Will historians of the future be able to study Twitter?
Over the last year or so, our seminar has become increasingly web-focussed. Last week we had an excellent paper from Jack Grieve of Aston University on the tracking of newly emerging words as they appeared in large corpora of tweets from the UK and the US. By amassing very large tweet datasets, he and his colleagues are able to observe the early traces of newly emerging words, and also (when those tweets were submitted from devices which attach geo-references) to see where those new words first appear, and how they spread. Jack and his colleagues are finding that words quite often emerge first (in the US) in the east and south-east (or California) and then spread towards the centre of the continent. They don’t necessarily spread in even waves across space, or even spring between urban centres and then to rural areas (as would have been my uneducated guess). Read more at the project site, treets.net, or watch the paper.

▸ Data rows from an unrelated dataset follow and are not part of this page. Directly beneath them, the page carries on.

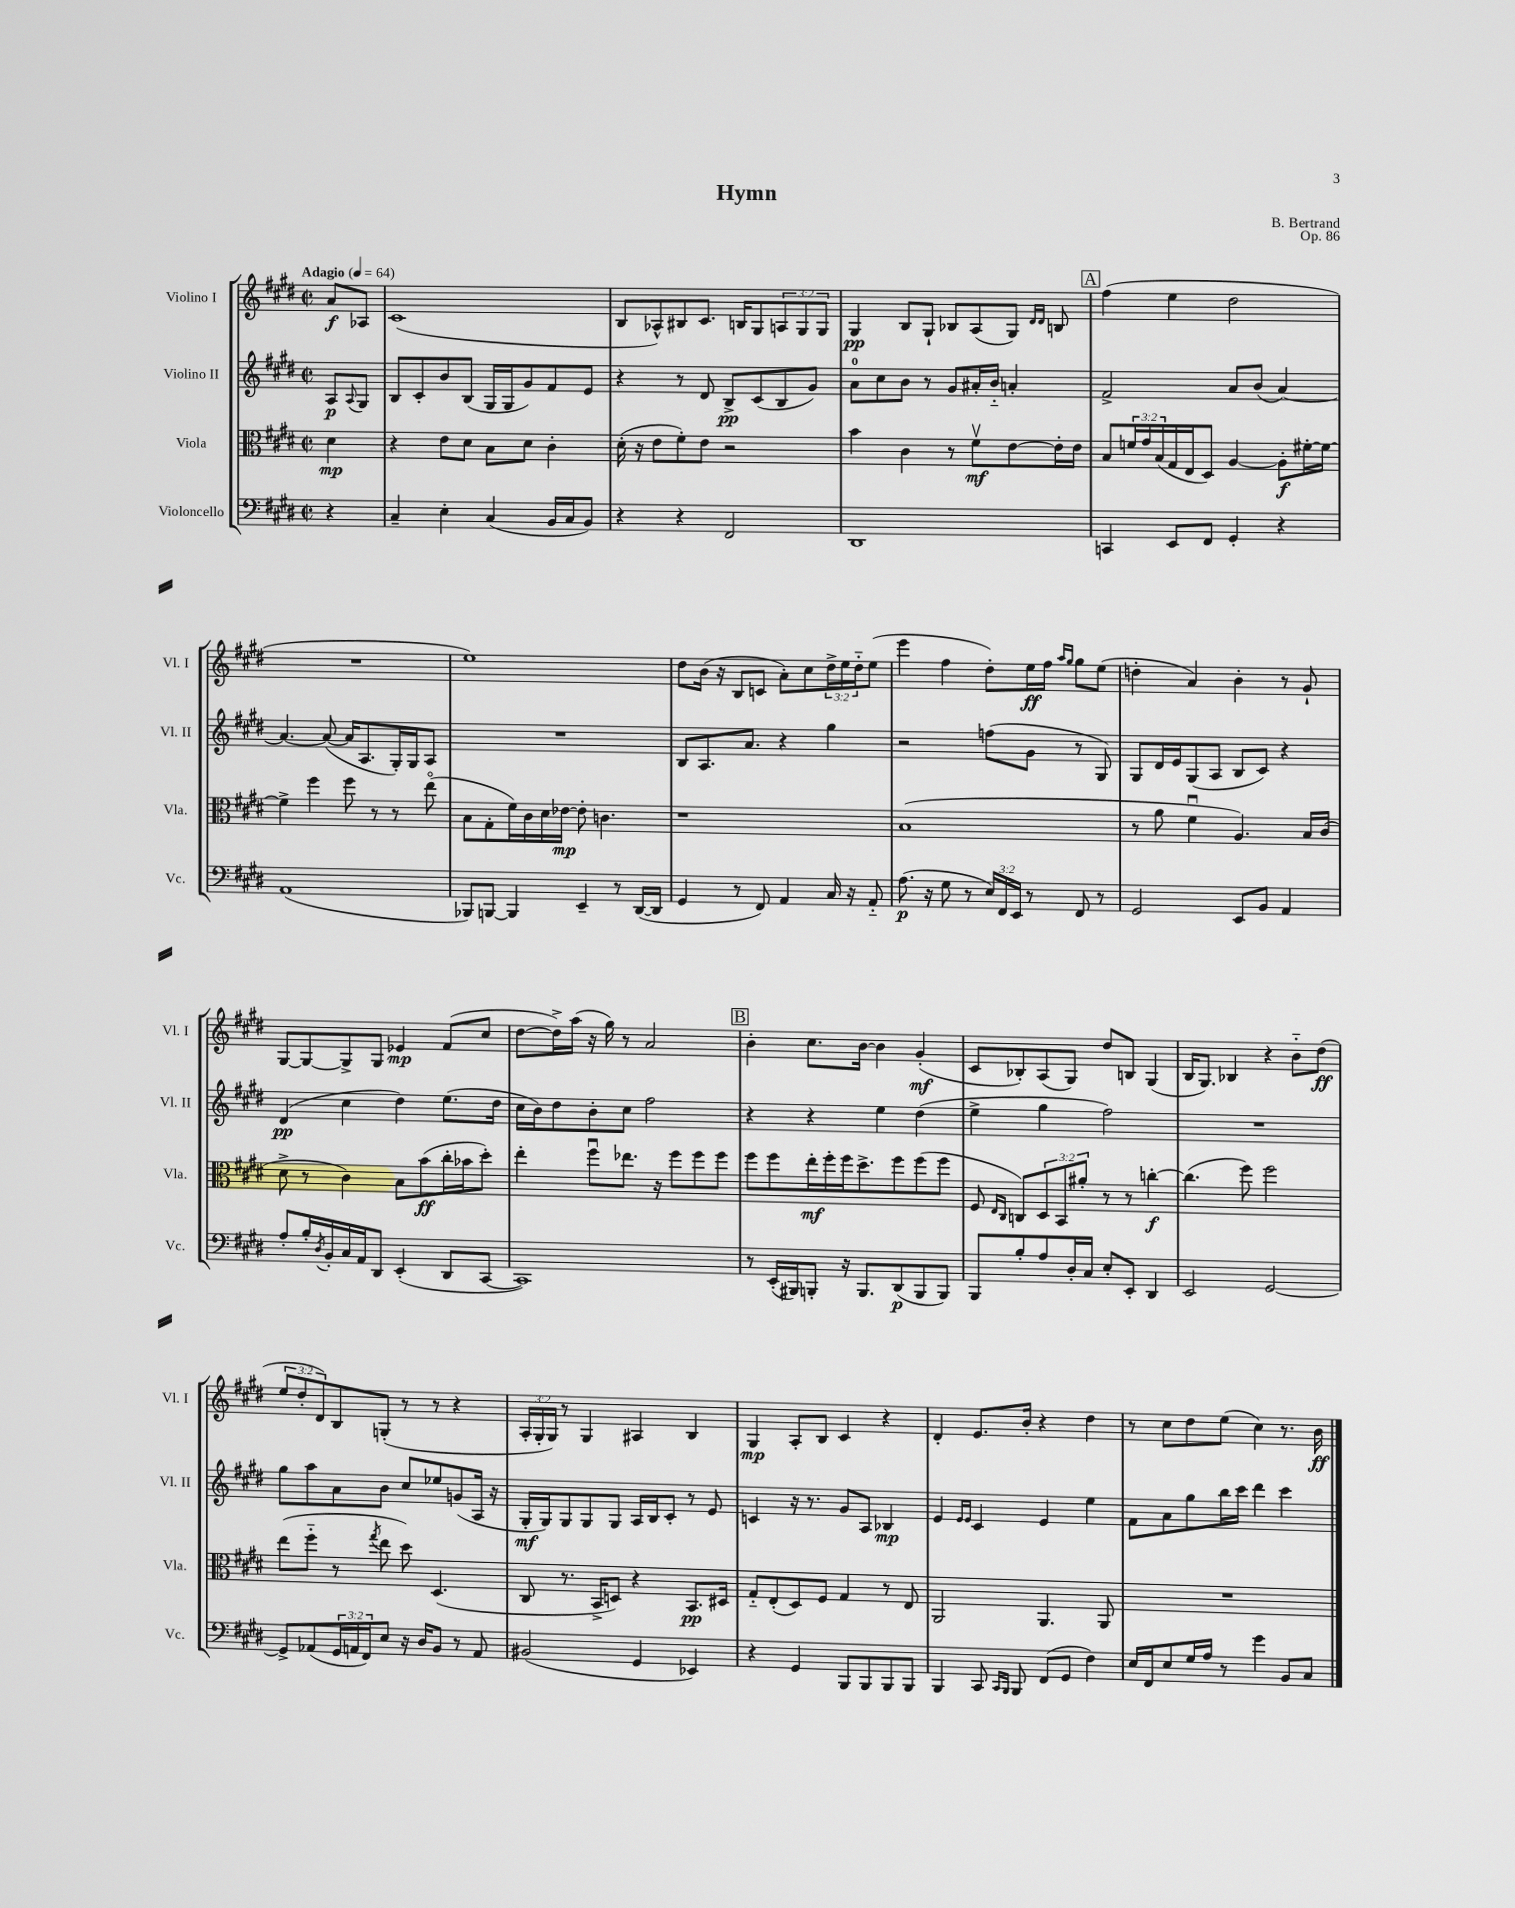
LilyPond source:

\header { title = "Hymn" composer = "B. Bertrand" opus = "Op. 86" }
<<
\new StaffGroup <<
\new Staff = "s0" \with { instrumentName = "Violino I" shortInstrumentName = "Vl. I" } {
    \clef treble \key e \major \defaultTimeSignature \time 2/2 \override Staff.TupletNumber.text = #tuplet-number::calc-fraction-text \partial 4 \tempo "Adagio" 4 = 64
    a'8\f aes8 |
    cis'1( |
    b8 aes8-^) bis8 cis'8. b16 gis8 \tuplet 3/2 { a8 gis8 gis8 } |
    gis4\pp b8 gis8-! bes8 a8( gis8) \grace { dis'16 dis'16 } b8 |
    \mark \markup { \box "A" } fis''4( e''4 dis''2 |
    R1 |
    e''1) |
    dis''8 b'16( r16 b8 c'8 a'8-.) cis''8 \tuplet 3/2 { dis''16-> e''16 dis''16-_ } e''8( |
    e'''4 fis''4 dis''8-.) e''16\ff fis''16 \grace { a''16 gis''16 } gis''8 e''8( |
    d''4-. a'4) b'4-. r8 gis'8-! |
    gis8~ gis8~ gis8-> gis8 ees'4\mp fis'8( cis''8 |
    dis''8~ dis''16->) a''16( r16 gis''16) r8 a'2 |
    \mark \markup { \box "B" } b'4-. cis''8. b'16~ b'4 gis'4-.\mf( |
    cis'8 bes8-.) a8( gis8) dis''8 b8 gis4( |
    b16 gis8.) bes4 r4 b'8-_ dis''8\ff( |
    \tuplet 3/2 { e''8 dis''8-. dis'8) } b8 g8-.( r8 r8 r4 |
    \tuplet 3/2 { a16-. gis16-. gis16) } r8 gis4 ais4 b4 |
    gis4\mp a8-. b8 cis'4 r4 |
    dis'4-. e'8. b'16-. r4 dis''4 |
    r8 cis''8 dis''8 e''8( cis''4) r8. b'16\ff \bar "|." |
}
\new Staff = "s1" \with { instrumentName = "Violino II" shortInstrumentName = "Vl. II" } {
    \clef treble \key e \major \defaultTimeSignature \time 2/2 \partial 4
    a8\p \appoggiatura { a8 } gis8 |
    b8 cis'8-. b'8 b8( gis16 gis16 gis'8) fis'8 e'8 |
    r4 r8 dis'8 b8->\pp cis'8( b8 gis'8) |
    a'8-0 cis''8 b'8 r8 gis'8 ais'16-. b'16-_ a'4-. |
    \mark \markup { \box "A" } fis'2-> a'8 b'8( a'4~) |
    a'4.~ a'8~( a'16 a8. gis16-.) gis16 a8 |
    R1 |
    b8 a8. a'8. r4 gis''4 |
    r2 f''8( gis'8 r8 gis8) |
    gis8 dis'16 e'16 gis8( a8 b8 cis'8) r4 |
    dis'4\pp( cis''4 dis''4) e''8.( dis''16 |
    cis''16 b'16) dis''8 b'8-. cis''8 fis''2 |
    \mark \markup { \box "B" } r4 r4 e''4 dis''4( |
    e''4-> gis''4 fis''2) |
    R1 |
    gis''8 a''8 a'8 b'8 cis''8 ees''8 g'8( a16 r16 |
    gis16-.\mf gis16) gis8 gis8 gis8 a16 b16 cis'8-. r8 e'8 |
    c'4 r16 r8. gis'8 a8 bes4\mp |
    e'4 \grace { e'16 e'16 } cis'4 e'4 e''4 |
    fis'8 a'8 gis''8 b''16 cis'''16 dis'''4 cis'''4 \bar "|." |
}
\new Staff = "s2" \with { instrumentName = "Viola" shortInstrumentName = "Vla." } {
    \clef alto \key e \major \defaultTimeSignature \time 2/2 \override Staff.TupletNumber.text = #tuplet-number::calc-fraction-text \partial 4
    dis'4\mp |
    r4 e'8 dis'8 b8 dis'8 cis'4-. |
    dis'16-.( r16 e'8 fis'8-.) e'8 r2 |
    b'4 cis'4 r8 fis'8\upbow\mf e'8~ e'16-. e'16 |
    \mark \markup { \box "A" } b8 \tuplet 3/2 { f'16 gis'16 b16( } gis16 e16 dis8) a4~ a8-.\f fis'16~-. fis'16~ |
    fis'4-> fis''4 fis''8 r8 r8 e''8\flageolet( |
    b8 gis8-. fis'16) cis'16 dis'16 ees'16~\mp ees'8-. c'4. |
    r1 |
    b1( |
    r8 a'8 fis'4\downbow a4.) b16 cis'16( |
    dis'8-> r8 cis'4) b8 b'8\ff( cis''16-. bes'16 dis''8-.) |
    e''4-. fis''8\downbow ees''8. r16 fis''8 fis''8 fis''8 |
    \mark \markup { \box "B" } fis''8 fis''8 e''16-.\mf fis''16-. fis''16 dis''8.-> fis''8 fis''8( fis''8 |
    fis8 \grace { e16 cis16 } c8) \tuplet 3/2 { dis8 b,8 ais'8-. } r8 r8 c''4~-.\f |
    c''4.( fis''8) fis''2 |
    e''8( fis''8-_ r8 \acciaccatura { gis''8 } e''8 dis''8) dis4.( |
    cis8 r8. b,16-> d8) r4 b,8.\pp dis16 |
    gis8-_ e8-.( dis8) fis8 gis4 r8 e8 |
    a,2 a,4. a,8 |
    R1 \bar "|." |
}
\new Staff = "s3" \with { instrumentName = "Violoncello" shortInstrumentName = "Vc." } {
    \clef bass \key e \major \defaultTimeSignature \time 2/2 \override Staff.TupletNumber.text = #tuplet-number::calc-fraction-text \partial 4
    r4 |
    cis4-- e4-. cis4( b,16 cis16 b,8) |
    r4 r4 fis,2 |
    dis,1 |
    \mark \markup { \box "A" } c,4 e,8 fis,8 gis,4-. r4 |
    a,1( |
    bes,,8) b,,8~ b,,4 e,4-- r8 dis,16~( dis,16 |
    gis,4 r8 fis,8) a,4 cis16 r16 a,8-_ |
    a8.\p( r16 gis8 r8 \tuplet 3/2 { e16) fis,16 e,16 } r8 fis,8 r8 |
    gis,2 e,8 b,8 a,4 |
    a8-. b16-. \acciaccatura { dis8 } b,16-. cis16 a,16 dis,8 e,4-.( dis,8 cis,8~ |
    cis,1) |
    \mark \markup { \box "B" } r8 e,16-.( bis,,16) b,,8-. r16 b,,8. dis,8\p( b,,8 b,,8) |
    b,,8 b8-. a8 dis16-. cis16 e8-. e,8-. dis,4 |
    e,2 gis,2~ |
    gis,8-> aes,8( \tuplet 3/2 { gis,16 a,16 fis,16) } e8 r16 dis16 b,8 r8 a,8 |
    bis,2( gis,4 ees,4) |
    r4 gis,4 b,,8 b,,8 b,,8 b,,8 |
    b,,4 cis,8 \grace { cis,16 b,,16 } b,,8 fis,8( gis,8 fis4) |
    e16 fis,16 e8 gis16 a16 r8 gis'4 b,8 cis8 \bar "|." |
}
>>
>>
\layout { \context { \Score \remove "Bar_number_engraver" } }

This kind of approach is quite impossible without the kind of very large-scale natural language data such as social media afford. This is particularly so as most words are (perhaps counter-intuitively) rather rare. In the corpus in question, the majority of the 67,000 most common words appear only once in 25 million words. Given this, datasets of billions of tweets are the minimum size necessary to be able to see the patterns.
It was interesting to me as a convenor to see the rather different spread of people who came to this paper, as opposed to the more usual digital history work the seminar showcases. Jack focussed on tweets posted since 2013; a time span that even the most contemporary historian would struggle to call their own; and so not so many of them came along – but we had perhaps our first mathematician instead. This was a shame, as Jack’s paper was a fascinating glimpse into the way that historical linguistics, and indeed other types of historical enquiry, might look in a couple of decades’ time.
But there is a caveat to this, which was beyond the scope of Jack’s paper, to do with the means by which this data will be accessible to scholars of 2014 working in (say) 2044. Jack and his colleagues work directly from the so-called Twitter “firehose”; they harvest every tweet coming from the Twitter API, and (on their own hardware) process each tweet and discard those that are not geo-coded to within the study area. This kind of work involves considerable local computing firepower, and (more importantly) is concerned with the now. It creates data in real time to answer questions of the very recent past.
Researchers working in 2044 and interested in 2014 may well be able to re-use this particular bespoke dataset (assuming it is preserved – a different matter of research data management, for another post sometime). However, they may equally well want to ask completely different questions, and so need data prepared in a quite different way. Right now, the future of the vast ocean of past tweets is not certain; and so it is not clear whether the scholar of 2044 will be able to create their own bespoke subset of data from the archive. The Library of Congress, to be sure, are receiving an archive of data from Twitter; but the access arrangements for this data are not clear, and (at present) are zero. So, in the same way that historians need to take some ownership of the future of the archived web, we need to become much more concerned about the future of social media: the primary sources that our graduate students, and their graduate students in turn, will need to work with two generations down the line.
Certainly, historians have always been used to working around and across the gaps in the historical record; it’s part of the basic skillset, to deal with the fragmentary survival of the record. But there is right now a moment in which major strategic decisions are to be made about that survival, and historians need to make themselves heard.